Within the National Weather Service’s Unified Forecast System (UFS), snow depth and snow cover observations are assimilated once daily using a rule-based method designed to correct for gross errors. While this approach improved the forecasts over its predecessors, it is now quite outdated and is likely to result in suboptimal analysis. We have then implemented and evaluated a snow data assimilation using the 2D optimal interpolation (OI) method, which accounts for model and observation errors and their spatial correlations as a function of distances between the observations and model grid cells. The performance of the OI was evaluated by assimilating daily snow depth observations from the Global Historical Climatology Network (GHCN) and the Interactive Multisensor Snow and Ice Mapping System (IMS) snow cover data into the UFS, from October 2019 to March 2020. Compared to the control analysis, which is very similar to the method currently in operational use, the OI improves the forecast snow depth and snow cover.

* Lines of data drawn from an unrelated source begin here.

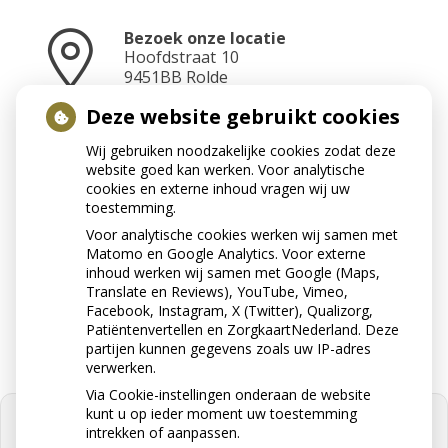
Bezoek onze locatie
Hoofdstraat
10
9451BB
Rolde
Deze website gebruikt cookies
Wij gebruiken noodzakelijke cookies zodat deze
Neem contact op
website goed kan werken. Voor analytische
0592-241070
cookies en externe inhoud vragen wij uw
toestemming.
Voor analytische cookies werken wij samen met
Matomo en Google Analytics. Voor externe
Stuur ons een e-mail
inhoud werken wij samen met Google (Maps,
info@apotheekrolde.nl
Translate en Reviews), YouTube, Vimeo,
Facebook, Instagram, X (Twitter), Qualizorg,
Patiëntenvertellen en ZorgkaartNederland. Deze
partijen kunnen gegevens zoals uw IP-adres
verwerken.
Via Cookie-instellingen onderaan de website
kunt u op ieder moment uw toestemming
intrekken of aanpassen.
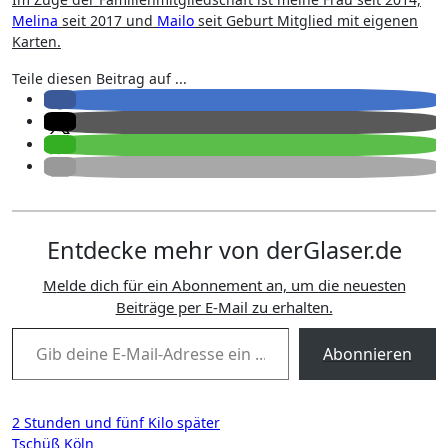
Melina
seit 2017 und
Mailo
seit Geburt Mitglied mit eigenen
Karten.
Teile diesen Beitrag auf ...
Entdecke mehr von derGlaser.de
Melde dich für ein Abonnement an, um die neuesten
Beiträge per E-Mail zu erhalten.
Gib deine E-Mail-Adresse ein ...
Abonnieren
Beitragsnavigation
2 Stunden und fünf Kilo später
Tschüß Köln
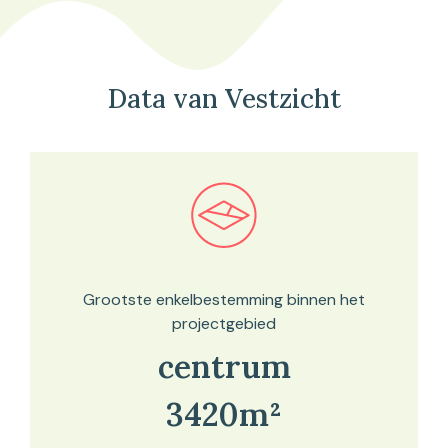
Data van Vestzicht
Bekijk in onze kaartviewer
Grootste enkelbestemming binnen het
projectgebied
centrum
3420m²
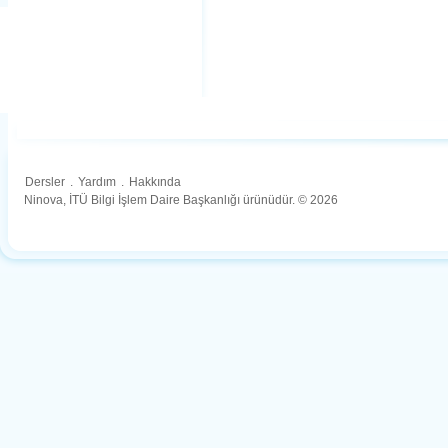
Dersler
.
Yardım
.
Hakkında
Ninova, İTÜ Bilgi İşlem Daire Başkanlığı ürünüdür. © 2026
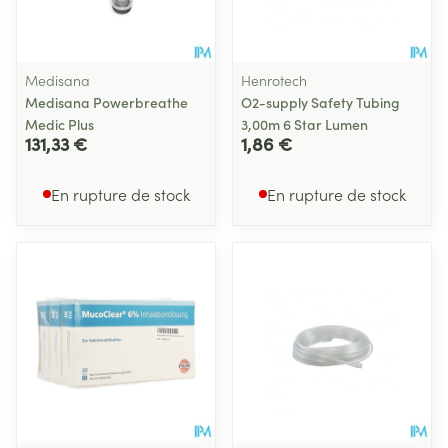
Medisana
Henrotech
Medisana Powerbreathe
O2-supply Safety Tubing
Medic Plus
3,00m 6 Star Lumen
131,33 €
1,86 €
En rupture de stock
En rupture de stock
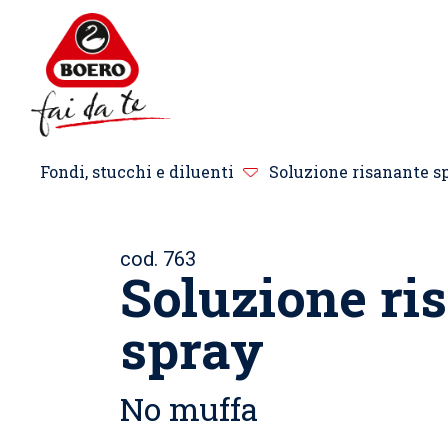
Fondi, stucchi e diluenti
Soluzione risanante s
cod. 763
Soluzione ri
spray
No muffa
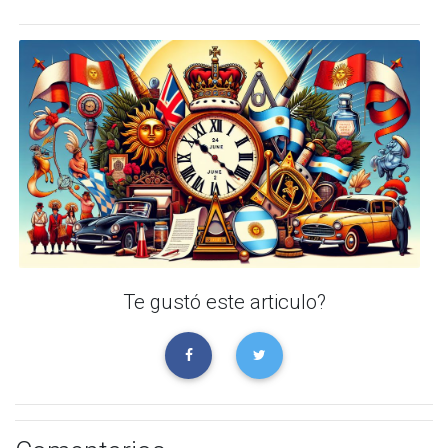
Te gustó este articulo?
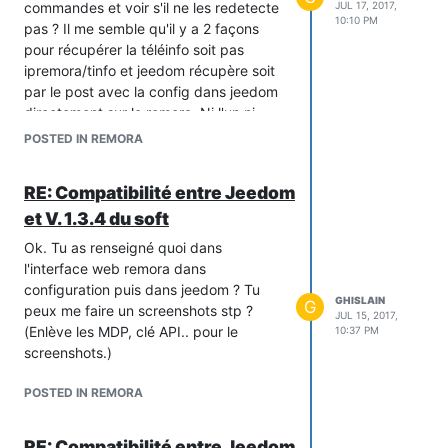
commandes et voir s'il ne les redetecte
JUL 17, 2017,
10:10 PM
pas ? Il me semble qu'il y a 2 façons
pour récupérer la téléinfo soit pas
ipremora/tinfo et jeedom récupère soit
par le post avec la config dans jeedom
directement sur le remora. Ni l'un ni
autre ne fonctionne ?
POSTED IN REMORA
RE: Compatibilité entre Jeedom
et V. 1.3.4 du soft
Ok. Tu as renseigné quoi dans
l'interface web remora dans
configuration puis dans jeedom ? Tu
GHISLAIN
G
peux me faire un screenshots stp ?
JUL 15, 2017,
(Enlève les MDP, clé API.. pour le
10:37 PM
screenshots.)
POSTED IN REMORA
RE: Compatibilité entre Jeedom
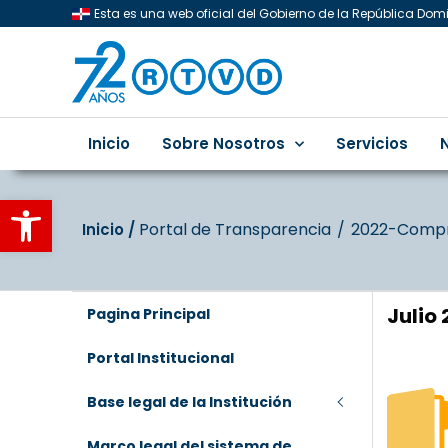
Esta es una web oficial del Gobierno de la República Do
Inicio
Sobre Nosotros
Servicios
Abrir barra de herramientas
Portal de Transparencia
2022-Compr
Inicio‎‎ /‎ ‎
Julio
Pagina Principal
Portal Institucional
Base legal de la Institución
Marco legal del sistema de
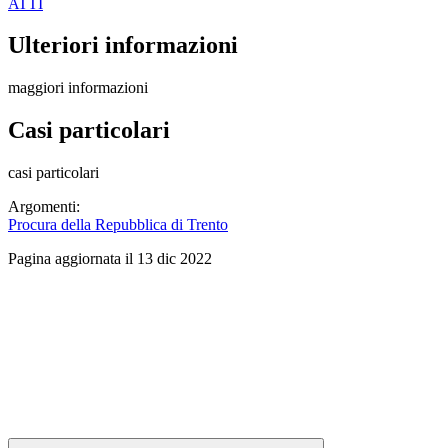
ATTI
Ulteriori informazioni
maggiori informazioni
Casi particolari
casi particolari
Argomenti:
Procura della Repubblica di Trento
Pagina aggiornata il 13 dic 2022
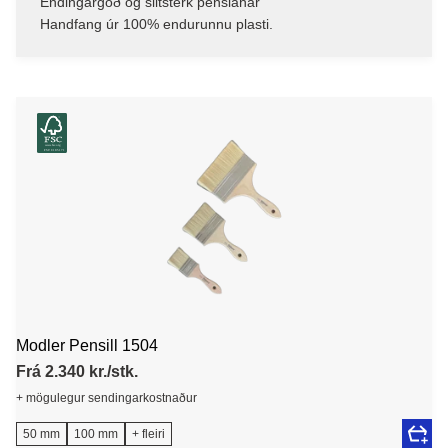
Endingargóð og slitsterk penslahár
Handfang úr 100% endurunnu plasti.
Modler Pensill 1504
Frá 2.340 kr./stk.
+ mögulegur sendingarkostnaður
50 mm
100 mm
+ fleiri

For instance, the unbiased snow depth root-mean-squared error (ubRMSE) was reduced by 45 mm and the snow cover hit rate increased by 4%. This leads to modest improvements to globally averaged near-surface temperature (an average reduction of 0.23 K in temperature bias), with significant local improvements in some regions (much of Asia, the central United States). The reduction in near-surface temperature error was primarily caused by improved snow cover fraction from the data assimilation. Based on these results, the OI DA is currently being transitioned into operational use for the UFS.

Significance Statement

Weather and climate forecasting systems rely on accurate modeling of the evolution of atmospheric, oceanic, and land processes. In addition, model forecasts are substantially improved by continuous incorporation of observations to models, through a process called data assimilation. In this work, we upgraded the snow data assimilation used in the U.S. National Weather Service (NWS) global weather prediction system. Compared to the method currently in operational use, the new snow data assimilation improves both the forecasted snow quantity and near-surface air temperatures over snowy regions. Based on the positive results obtained in the experiments presented here, the new snow data assimilation method is being implemented in the NWS operational forecast system.